__Task to complete__:
Scan the entries below. Return every line that includes "Hodgkin".
-- Record extracts follows --
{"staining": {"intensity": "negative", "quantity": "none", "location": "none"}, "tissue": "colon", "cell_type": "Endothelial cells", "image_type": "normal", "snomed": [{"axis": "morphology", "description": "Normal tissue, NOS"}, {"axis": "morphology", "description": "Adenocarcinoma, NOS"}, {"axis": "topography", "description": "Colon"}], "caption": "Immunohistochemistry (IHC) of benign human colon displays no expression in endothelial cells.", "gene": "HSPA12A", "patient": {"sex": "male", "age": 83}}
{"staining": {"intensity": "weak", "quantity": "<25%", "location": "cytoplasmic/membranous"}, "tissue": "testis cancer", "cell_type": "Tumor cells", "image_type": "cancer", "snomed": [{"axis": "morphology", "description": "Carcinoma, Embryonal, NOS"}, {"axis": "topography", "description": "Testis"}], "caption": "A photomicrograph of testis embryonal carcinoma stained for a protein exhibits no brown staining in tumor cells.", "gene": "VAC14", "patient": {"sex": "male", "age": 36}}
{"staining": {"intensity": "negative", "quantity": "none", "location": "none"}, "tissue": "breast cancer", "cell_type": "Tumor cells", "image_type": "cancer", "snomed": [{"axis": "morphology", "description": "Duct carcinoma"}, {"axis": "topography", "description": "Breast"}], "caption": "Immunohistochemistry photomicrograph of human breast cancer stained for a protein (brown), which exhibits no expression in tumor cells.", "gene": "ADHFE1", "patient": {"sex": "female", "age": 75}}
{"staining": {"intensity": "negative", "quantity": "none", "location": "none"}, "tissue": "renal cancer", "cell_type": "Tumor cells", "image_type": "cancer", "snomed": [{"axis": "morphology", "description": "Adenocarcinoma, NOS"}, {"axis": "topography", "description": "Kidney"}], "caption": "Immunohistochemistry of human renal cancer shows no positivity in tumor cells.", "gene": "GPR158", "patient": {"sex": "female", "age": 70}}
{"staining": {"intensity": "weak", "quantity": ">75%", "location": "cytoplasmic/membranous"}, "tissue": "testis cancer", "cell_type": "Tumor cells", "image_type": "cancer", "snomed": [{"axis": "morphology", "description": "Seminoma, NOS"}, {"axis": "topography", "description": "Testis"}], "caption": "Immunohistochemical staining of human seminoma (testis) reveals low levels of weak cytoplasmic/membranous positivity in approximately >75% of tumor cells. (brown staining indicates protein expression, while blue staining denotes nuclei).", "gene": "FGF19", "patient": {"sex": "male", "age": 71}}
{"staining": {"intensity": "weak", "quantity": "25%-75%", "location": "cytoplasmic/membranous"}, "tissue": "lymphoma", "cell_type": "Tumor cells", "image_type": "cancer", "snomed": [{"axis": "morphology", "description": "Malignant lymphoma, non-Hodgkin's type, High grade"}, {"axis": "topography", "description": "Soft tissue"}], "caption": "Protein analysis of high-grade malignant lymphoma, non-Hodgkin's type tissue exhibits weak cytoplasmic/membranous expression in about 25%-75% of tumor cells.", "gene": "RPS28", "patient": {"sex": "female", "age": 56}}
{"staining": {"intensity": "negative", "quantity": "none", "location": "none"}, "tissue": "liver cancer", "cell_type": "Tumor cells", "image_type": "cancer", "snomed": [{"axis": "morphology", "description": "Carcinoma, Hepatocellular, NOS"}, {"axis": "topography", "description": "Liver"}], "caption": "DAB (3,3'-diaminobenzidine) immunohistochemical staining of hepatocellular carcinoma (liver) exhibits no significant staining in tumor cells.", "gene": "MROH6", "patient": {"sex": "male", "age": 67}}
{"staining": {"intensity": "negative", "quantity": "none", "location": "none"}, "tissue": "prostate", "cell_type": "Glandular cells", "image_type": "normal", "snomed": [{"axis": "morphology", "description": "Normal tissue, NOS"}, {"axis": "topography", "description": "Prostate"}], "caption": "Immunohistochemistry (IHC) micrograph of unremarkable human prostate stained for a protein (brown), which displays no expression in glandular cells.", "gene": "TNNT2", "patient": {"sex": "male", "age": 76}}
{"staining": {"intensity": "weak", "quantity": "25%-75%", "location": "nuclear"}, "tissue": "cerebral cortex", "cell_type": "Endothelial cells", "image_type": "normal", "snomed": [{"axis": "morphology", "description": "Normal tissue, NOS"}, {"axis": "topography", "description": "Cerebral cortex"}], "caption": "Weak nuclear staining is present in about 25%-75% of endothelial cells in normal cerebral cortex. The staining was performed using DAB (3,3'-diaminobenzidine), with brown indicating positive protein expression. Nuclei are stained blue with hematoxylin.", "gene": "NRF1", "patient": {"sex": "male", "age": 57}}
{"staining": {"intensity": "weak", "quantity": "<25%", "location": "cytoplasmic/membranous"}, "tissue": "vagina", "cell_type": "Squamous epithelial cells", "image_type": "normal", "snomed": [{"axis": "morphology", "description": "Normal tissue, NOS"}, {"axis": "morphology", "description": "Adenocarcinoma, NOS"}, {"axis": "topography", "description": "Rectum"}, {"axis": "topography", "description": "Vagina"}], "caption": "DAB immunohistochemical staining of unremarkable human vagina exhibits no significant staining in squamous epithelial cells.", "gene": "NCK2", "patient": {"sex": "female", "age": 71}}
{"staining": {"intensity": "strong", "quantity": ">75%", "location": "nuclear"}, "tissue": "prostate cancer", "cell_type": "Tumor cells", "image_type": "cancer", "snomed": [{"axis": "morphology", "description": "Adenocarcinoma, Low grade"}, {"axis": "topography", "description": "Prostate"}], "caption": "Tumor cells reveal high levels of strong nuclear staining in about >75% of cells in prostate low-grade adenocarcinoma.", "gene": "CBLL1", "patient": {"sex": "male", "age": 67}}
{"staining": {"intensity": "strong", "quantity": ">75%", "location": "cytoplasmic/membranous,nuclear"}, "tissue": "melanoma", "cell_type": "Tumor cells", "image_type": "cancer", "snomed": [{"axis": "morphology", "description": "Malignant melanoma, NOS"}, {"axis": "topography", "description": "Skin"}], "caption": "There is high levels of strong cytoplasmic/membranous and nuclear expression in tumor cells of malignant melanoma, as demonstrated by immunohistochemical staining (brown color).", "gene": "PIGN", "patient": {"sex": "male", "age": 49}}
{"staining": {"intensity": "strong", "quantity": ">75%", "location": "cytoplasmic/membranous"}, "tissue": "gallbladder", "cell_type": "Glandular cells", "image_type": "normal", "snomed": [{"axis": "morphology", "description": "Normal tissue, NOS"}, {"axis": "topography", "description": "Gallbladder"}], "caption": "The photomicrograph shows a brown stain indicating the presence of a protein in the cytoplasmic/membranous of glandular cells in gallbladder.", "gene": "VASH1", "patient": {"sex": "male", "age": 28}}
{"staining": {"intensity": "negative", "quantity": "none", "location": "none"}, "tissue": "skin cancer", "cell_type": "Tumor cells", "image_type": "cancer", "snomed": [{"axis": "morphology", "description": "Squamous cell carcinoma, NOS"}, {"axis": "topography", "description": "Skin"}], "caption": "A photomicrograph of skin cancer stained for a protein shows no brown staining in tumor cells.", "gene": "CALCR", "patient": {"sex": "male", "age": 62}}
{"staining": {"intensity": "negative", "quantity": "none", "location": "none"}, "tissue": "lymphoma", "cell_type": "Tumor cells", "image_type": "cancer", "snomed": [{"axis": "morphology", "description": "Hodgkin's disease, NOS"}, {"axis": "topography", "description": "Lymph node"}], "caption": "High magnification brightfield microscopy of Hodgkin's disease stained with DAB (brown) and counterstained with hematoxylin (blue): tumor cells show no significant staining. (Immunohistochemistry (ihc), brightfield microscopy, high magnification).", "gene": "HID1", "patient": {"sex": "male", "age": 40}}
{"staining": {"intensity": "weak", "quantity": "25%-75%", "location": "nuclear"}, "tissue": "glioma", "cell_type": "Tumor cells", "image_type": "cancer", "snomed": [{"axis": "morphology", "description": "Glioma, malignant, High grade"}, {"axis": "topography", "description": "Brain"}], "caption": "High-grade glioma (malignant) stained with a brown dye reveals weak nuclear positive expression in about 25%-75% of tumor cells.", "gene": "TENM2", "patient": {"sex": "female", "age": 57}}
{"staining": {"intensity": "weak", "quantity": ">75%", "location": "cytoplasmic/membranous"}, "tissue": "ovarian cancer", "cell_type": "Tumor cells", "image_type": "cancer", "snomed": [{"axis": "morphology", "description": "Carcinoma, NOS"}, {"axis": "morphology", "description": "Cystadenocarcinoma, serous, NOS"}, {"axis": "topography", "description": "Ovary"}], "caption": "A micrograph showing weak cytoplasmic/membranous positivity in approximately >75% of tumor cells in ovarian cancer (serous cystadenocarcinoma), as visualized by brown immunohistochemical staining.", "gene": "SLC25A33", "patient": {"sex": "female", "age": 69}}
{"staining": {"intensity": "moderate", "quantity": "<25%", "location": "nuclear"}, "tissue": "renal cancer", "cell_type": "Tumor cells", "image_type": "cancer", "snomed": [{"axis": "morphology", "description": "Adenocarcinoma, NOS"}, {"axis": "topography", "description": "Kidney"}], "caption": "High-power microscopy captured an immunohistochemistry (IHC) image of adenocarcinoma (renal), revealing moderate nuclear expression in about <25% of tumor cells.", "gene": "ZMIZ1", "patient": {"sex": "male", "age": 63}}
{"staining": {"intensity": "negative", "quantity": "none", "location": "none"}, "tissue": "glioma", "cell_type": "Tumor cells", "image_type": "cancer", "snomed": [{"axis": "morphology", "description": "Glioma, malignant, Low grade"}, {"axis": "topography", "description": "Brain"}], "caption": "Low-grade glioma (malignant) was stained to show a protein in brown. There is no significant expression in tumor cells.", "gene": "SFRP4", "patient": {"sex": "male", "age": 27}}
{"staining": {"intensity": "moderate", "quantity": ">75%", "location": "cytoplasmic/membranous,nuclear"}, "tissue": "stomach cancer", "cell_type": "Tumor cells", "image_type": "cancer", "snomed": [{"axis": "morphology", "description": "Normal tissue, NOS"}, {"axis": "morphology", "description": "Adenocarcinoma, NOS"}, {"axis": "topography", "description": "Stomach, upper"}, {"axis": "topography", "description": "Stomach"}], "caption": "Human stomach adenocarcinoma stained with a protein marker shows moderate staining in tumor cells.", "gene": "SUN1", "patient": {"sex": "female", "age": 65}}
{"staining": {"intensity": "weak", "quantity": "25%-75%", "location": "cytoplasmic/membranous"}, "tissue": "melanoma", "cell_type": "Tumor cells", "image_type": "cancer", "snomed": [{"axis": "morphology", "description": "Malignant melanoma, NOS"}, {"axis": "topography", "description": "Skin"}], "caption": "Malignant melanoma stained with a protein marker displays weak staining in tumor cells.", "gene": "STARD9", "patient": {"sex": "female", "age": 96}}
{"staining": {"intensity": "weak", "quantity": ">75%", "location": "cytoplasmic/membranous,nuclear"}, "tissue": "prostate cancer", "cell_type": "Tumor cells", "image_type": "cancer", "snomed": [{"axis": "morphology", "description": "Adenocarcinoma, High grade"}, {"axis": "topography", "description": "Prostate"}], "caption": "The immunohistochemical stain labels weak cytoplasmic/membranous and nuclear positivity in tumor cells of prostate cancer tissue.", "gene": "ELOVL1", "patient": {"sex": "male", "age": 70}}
-- Record extracts concluded --
__Answer to this exercise__:
{"staining": {"intensity": "weak", "quantity": "25%-75%", "location": "cytoplasmic/membranous"}, "tissue": "lymphoma", "cell_type": "Tumor cells", "image_type": "cancer", "snomed": [{"axis": "morphology", "description": "Malignant lymphoma, non-Hodgkin's type, High grade"}, {"axis": "topography", "description": "Soft tissue"}], "caption": "Protein analysis of high-grade malignant lymphoma, non-Hodgkin's type tissue exhibits weak cytoplasmic/membranous expression in about 25%-75% of tumor cells.", "gene": "RPS28", "patient": {"sex": "female", "age": 56}}
{"staining": {"intensity": "negative", "quantity": "none", "location": "none"}, "tissue": "lymphoma", "cell_type": "Tumor cells", "image_type": "cancer", "snomed": [{"axis": "morphology", "description": "Hodgkin's disease, NOS"}, {"axis": "topography", "description": "Lymph node"}], "caption": "High magnification brightfield microscopy of Hodgkin's disease stained with DAB (brown) and counterstained with hematoxylin (blue): tumor cells show no significant staining. (Immunohistochemistry (ihc), brightfield microscopy, high magnification).", "gene": "HID1", "patient": {"sex": "male", "age": 40}}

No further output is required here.